***** Data

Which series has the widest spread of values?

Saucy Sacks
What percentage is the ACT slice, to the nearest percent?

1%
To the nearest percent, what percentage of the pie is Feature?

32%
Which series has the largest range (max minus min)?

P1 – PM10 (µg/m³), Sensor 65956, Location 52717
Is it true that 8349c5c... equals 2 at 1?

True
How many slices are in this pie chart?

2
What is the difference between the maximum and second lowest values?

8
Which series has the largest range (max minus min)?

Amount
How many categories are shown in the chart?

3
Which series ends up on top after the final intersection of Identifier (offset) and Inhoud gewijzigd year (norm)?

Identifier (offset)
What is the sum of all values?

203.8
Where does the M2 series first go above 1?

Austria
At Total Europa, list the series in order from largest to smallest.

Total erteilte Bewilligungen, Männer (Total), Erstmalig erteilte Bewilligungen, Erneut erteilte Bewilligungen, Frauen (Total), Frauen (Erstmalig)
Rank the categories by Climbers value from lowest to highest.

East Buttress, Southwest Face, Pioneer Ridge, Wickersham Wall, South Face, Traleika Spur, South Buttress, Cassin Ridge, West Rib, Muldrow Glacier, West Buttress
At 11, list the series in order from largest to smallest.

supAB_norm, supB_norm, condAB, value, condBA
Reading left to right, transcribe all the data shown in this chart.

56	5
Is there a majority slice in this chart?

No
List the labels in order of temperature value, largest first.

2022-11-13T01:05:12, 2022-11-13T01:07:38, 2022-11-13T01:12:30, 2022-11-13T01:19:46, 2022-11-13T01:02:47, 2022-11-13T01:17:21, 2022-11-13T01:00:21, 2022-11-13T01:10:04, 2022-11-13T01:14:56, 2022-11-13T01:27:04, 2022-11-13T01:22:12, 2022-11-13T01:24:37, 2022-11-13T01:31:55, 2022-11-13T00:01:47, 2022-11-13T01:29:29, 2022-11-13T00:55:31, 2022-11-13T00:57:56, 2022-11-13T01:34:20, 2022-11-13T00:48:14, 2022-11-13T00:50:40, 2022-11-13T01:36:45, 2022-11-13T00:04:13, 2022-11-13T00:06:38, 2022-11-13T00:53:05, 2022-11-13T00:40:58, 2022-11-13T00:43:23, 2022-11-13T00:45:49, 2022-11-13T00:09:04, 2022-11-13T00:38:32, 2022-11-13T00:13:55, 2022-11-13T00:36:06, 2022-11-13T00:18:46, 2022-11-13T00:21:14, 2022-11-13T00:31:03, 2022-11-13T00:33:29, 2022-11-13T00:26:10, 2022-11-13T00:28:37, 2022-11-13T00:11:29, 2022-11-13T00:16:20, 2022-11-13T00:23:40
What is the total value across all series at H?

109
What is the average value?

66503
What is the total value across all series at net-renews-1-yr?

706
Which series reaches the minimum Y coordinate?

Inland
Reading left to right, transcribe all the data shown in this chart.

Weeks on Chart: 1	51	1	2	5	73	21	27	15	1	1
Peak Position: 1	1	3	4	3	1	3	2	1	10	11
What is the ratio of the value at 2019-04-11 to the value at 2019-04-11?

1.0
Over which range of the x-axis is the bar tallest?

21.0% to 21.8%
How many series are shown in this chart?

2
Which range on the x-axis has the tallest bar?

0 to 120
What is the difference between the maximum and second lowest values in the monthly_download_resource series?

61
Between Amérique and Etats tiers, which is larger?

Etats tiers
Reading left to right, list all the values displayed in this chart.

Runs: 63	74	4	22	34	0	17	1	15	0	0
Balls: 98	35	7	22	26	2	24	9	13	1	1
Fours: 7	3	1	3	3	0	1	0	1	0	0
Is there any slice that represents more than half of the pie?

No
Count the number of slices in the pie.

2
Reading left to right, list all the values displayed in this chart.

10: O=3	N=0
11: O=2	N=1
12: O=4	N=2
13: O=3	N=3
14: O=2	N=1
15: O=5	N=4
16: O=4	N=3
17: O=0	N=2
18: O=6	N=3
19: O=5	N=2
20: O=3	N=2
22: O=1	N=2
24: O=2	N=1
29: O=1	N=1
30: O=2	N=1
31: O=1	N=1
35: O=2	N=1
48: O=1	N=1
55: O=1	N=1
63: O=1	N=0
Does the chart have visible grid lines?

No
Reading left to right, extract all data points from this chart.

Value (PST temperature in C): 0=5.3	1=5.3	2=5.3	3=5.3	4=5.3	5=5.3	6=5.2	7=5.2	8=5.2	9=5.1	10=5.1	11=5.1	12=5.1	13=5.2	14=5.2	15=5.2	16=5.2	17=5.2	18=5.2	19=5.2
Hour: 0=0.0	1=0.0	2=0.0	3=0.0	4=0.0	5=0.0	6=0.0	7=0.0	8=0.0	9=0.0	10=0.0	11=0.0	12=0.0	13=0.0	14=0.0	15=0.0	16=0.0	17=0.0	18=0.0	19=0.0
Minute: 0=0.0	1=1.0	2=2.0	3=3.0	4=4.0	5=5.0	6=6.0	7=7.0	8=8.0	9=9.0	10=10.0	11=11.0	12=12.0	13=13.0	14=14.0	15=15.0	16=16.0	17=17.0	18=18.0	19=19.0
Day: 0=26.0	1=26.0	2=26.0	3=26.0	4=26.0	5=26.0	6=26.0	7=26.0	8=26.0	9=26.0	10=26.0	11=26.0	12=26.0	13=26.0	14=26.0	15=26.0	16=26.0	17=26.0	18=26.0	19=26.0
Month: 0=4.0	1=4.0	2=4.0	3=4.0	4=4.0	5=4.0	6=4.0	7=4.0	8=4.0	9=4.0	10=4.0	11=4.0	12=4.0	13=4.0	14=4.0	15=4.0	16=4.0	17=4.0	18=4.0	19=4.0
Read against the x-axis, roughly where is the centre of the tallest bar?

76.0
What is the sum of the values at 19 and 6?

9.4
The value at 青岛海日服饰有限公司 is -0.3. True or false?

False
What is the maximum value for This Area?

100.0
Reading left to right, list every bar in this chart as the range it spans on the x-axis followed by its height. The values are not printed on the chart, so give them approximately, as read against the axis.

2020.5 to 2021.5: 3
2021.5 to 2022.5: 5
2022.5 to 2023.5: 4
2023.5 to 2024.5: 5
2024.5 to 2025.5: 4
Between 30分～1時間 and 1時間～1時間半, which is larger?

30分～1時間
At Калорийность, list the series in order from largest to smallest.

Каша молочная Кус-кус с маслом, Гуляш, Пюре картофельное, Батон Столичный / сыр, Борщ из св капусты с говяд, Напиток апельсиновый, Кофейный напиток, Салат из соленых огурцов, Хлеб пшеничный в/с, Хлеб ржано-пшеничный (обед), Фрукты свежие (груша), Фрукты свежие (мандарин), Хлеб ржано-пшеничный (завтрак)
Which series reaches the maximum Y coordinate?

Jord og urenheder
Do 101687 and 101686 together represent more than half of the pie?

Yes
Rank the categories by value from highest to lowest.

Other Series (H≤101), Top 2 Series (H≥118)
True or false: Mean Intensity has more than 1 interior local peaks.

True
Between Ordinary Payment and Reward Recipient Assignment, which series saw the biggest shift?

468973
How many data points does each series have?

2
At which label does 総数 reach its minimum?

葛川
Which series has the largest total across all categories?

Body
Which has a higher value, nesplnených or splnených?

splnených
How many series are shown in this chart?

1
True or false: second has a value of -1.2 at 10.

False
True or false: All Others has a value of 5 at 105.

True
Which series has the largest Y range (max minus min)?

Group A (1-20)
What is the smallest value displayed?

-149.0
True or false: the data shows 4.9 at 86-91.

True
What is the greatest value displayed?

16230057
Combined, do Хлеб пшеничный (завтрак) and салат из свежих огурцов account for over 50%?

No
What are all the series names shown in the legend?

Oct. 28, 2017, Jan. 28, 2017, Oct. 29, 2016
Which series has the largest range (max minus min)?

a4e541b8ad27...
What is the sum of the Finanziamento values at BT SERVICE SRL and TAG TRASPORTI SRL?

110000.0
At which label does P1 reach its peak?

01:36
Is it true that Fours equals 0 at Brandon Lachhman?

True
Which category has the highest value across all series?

**********

**Problem to work on:** Reproduce the stretch of items from the very beginning through the line containing "How many categories are shown in the chart?", word for word.

**Task result:**
Which series has the widest spread of values?

Saucy Sacks
What percentage is the ACT slice, to the nearest percent?

1%
To the nearest percent, what percentage of the pie is Feature?

32%
Which series has the largest range (max minus min)?

P1 – PM10 (µg/m³), Sensor 65956, Location 52717
Is it true that 8349c5c... equals 2 at 1?

True
How many slices are in this pie chart?

2
What is the difference between the maximum and second lowest values?

8
Which series has the largest range (max minus min)?

Amount
How many categories are shown in the chart?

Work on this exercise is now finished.